Partai Mr. Lai menekankan identitas terpisah Taiwan sementara Partai Nasionalis, yang melarikan diri dari Tiongkok daratan ke Taiwan pada tahun 1949, berpendapat bahwa pulau tersebut seharusnya mencoba menghindari konflik dengan memperluas perdagangan dan ikatan lainnya dengan Tiongkok. Partai Rakyat Taiwan umumnya berargumen untuk pendekatan yang lebih pragmatis terhadap Beijing.
Meskipun Partai Nasionalis membantah dipengaruhi oleh Beijing, banyak demonstran yang berkumpul di luar legislatif tidak terpengaruh.
\”Saya menghargai cara hidup saya, dan saya tidak ingin berdiri di sisi yang sama dengan rezim Komunis Tiongkok,\” kata Zhan Fang-yu, 24 tahun, seorang penulis skenario di Taipei yang mendukung kemerdekaan resmi Taiwan. \”Saya merasa seperti protes seperti ini bukan hanya perjuangan melawan undang-undang, tetapi juga perjuangan ideologis.\”
Politisi oposisi menuduh partai Mr.
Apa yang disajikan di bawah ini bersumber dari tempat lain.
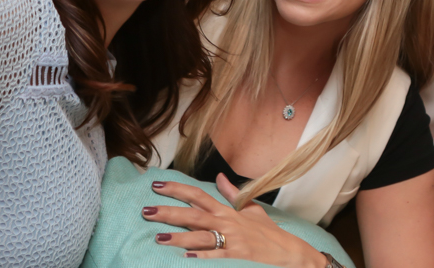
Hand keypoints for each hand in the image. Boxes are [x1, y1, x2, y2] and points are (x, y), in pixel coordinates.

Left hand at [143, 173, 325, 267]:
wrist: (287, 251)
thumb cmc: (267, 232)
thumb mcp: (250, 208)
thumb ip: (232, 193)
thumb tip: (219, 176)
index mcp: (227, 211)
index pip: (199, 195)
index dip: (178, 189)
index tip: (158, 185)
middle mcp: (226, 223)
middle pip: (193, 215)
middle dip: (169, 212)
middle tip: (147, 211)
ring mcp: (231, 240)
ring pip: (200, 236)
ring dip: (178, 237)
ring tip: (158, 237)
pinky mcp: (236, 256)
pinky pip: (215, 255)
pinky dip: (201, 256)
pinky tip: (186, 257)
Lai mencoba menyembunyikan korupsi dan kelalaian mungkin dan menghasut ketakutan publik yang tidak beralasan tentang campur tangan dari Beijing. Mereka juga mencatat bahwa Partai Progresif Demokratik, ketika menjadi oposisi, mendukung proposal untuk memberikan legislatif lebih banyak pengawasan.
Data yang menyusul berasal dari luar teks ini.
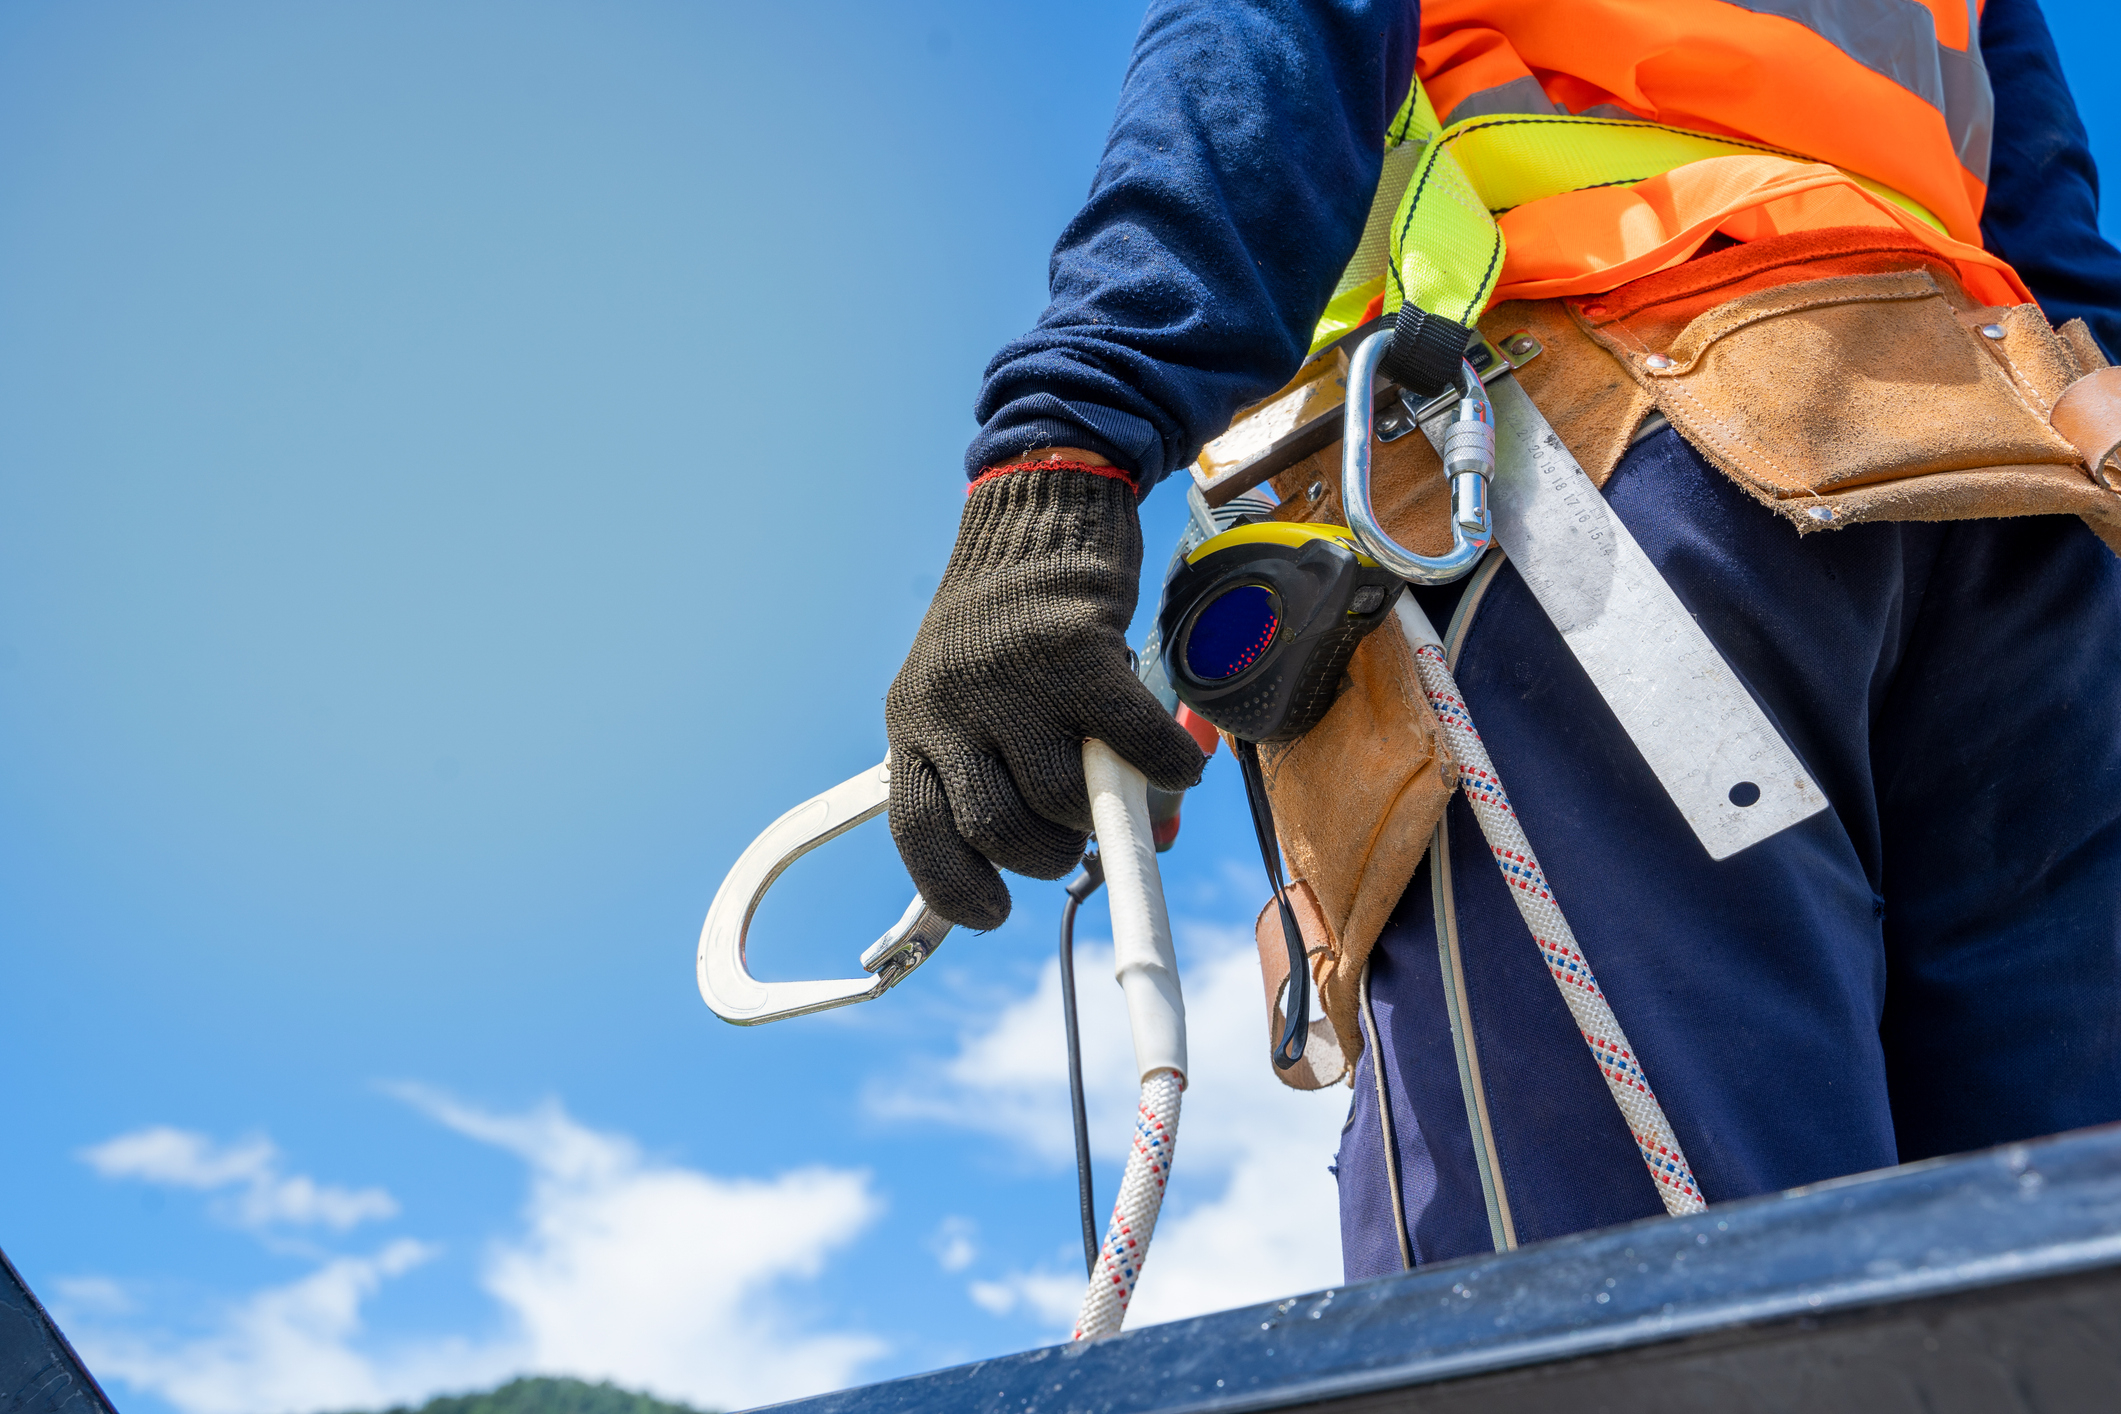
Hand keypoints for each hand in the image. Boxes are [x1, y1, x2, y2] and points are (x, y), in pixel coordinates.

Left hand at [885, 456, 1206, 927]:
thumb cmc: (1008, 619)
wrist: (1038, 510)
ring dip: (1104, 815)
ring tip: (1119, 790)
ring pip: (1065, 797)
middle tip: (1074, 839)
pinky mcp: (1078, 651)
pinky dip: (1166, 768)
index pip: (918, 832)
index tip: (996, 912)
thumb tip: (1078, 860)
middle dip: (1045, 855)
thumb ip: (995, 770)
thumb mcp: (964, 694)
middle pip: (998, 828)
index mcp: (911, 721)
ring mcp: (1013, 678)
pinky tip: (1176, 764)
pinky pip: (1133, 743)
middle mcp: (951, 703)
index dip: (955, 889)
\”Kami sekali lagi sangat merayu pemerintah Partai Progresif Demokratik untuk mengembalikan kekuasaan kepada rakyat, demi reformasi legislatif, sehingga sinar matahari dapat masuk ke dalam legislatif,\” kata Fu Kun-chi, seorang legislator untuk Partai Nasionalis yang memimpin dorongan untuk perubahan, kepada wartawan pada hari Senin.
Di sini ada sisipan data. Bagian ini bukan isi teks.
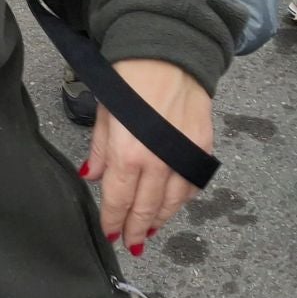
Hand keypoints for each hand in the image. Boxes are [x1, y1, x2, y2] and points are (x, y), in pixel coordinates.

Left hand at [81, 59, 213, 255]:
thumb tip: (92, 177)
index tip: (111, 235)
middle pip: (147, 209)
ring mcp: (184, 157)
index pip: (119, 201)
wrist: (169, 53)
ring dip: (160, 219)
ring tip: (149, 229)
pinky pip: (192, 184)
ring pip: (173, 203)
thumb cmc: (129, 76)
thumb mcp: (105, 112)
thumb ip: (100, 150)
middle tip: (131, 244)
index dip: (114, 222)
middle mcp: (158, 163)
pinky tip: (172, 204)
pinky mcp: (204, 148)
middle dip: (137, 229)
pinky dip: (182, 199)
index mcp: (128, 154)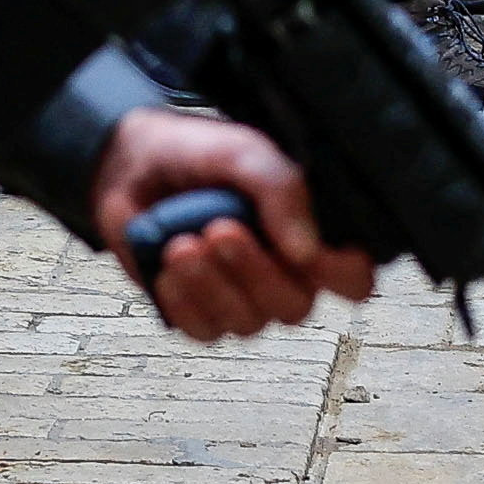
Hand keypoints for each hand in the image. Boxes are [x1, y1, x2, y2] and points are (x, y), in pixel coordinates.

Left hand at [91, 113, 376, 337]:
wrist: (131, 163)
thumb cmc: (198, 153)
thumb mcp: (245, 153)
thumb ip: (282, 191)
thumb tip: (308, 251)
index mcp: (308, 232)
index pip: (353, 277)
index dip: (341, 274)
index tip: (305, 250)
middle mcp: (283, 273)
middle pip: (295, 306)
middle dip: (255, 271)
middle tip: (219, 230)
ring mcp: (241, 298)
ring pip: (249, 322)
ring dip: (212, 284)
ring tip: (182, 243)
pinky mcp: (199, 313)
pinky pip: (204, 330)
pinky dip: (183, 299)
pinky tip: (168, 265)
Mr. Lai dan politisi Partai Progresif Demokratik lainnya menuduh Nasionalis mengabaikan prosedur demokratis untuk mendorong legislasi, dan beberapa ahli hukum telah mengangkat keprihatinan serupa. Mr. Lai memenangkan presiden dengan sedikit lebih dari 40 persen suara dalam sistem pemungutan suara pertama yang lulus Taiwan, dan Partai Nasionalis berargumen bahwa dia kekurangan dukungan mayoritas, meskipun kandidatnya memperoleh hanya 33,5 persen suara.
\”Saya percaya bahwa semakin banyak orang Taiwan menyadari bahwa, jika RUU telah disahkan, itu akan menjadi bahaya besar bagi keamanan nasional kita,\” kata Puma Shen, anggota Partai Progresif Demokratik yang berkuasa.
Mr. Lai dapat menolak untuk menandatangani perubahan menjadi undang-undang, dan para ahli telah mengatakan bahwa Mahkamah Konstitusi Taiwan dapat memutuskan bahwa setidaknya beberapa kekuasaan yang diperluas oleh legislatif adalah tidak konstitusional.
Ketidaksepakatan menunjukkan kesulitan yang mungkin dihadapi Mr. Lai dalam mencoba mendorong prioritas domestik, seperti perubahan dalam asuransi kesehatan dan pensiun, masalah untuk itu dia perlu mayoritas di legislatif untuk menyetujui undang-undang baru.
Sebagai presiden, Mr. Lai mengendalikan kebijakan militer secara keseluruhan, tetapi anggota legislatif oposisi dapat menantang atau menunda beberapa proposal anggaran yang memengaruhi angkatan bersenjata. Terutama, RUU pengeluaran militer khusus, yang pemerintah Taiwan gunakan untuk membayar pengeluaran besar untuk senjata, mungkin jauh lebih sulit untuk disetujui menghadapi pemeriksaan intensif dari anggota legislatif Partai Nasionalis dan Partai Rakyat Taiwan, yang sering menuduh pemerintah membuang-buang uang.
Wakil Michael McCaul, seorang Republikan Texas yang mengunjungi Taipei pekan ini sebagai ketua Komite Urusan Luar Negeri Dewan Perwakilan, mengatakan dia akan khawatir jika Partai Nasionalis mulai menghalangi proposal Mr. Lai yang berkaitan dengan pertahanan Taiwan. Dia sebelumnya menyarankan bahwa Partai Nasionalis terlalu dekat dengan Tiongkok, tuduhan yang sangat ditolak oleh para pemimpinnya.
\”Itu benar-benar mengkhawatirkan jika mereka mulai memiliki perpecahan,\” kata Mr. McCaul dalam wawancara.
Catie Edmondson menyumbang laporan di Taipei.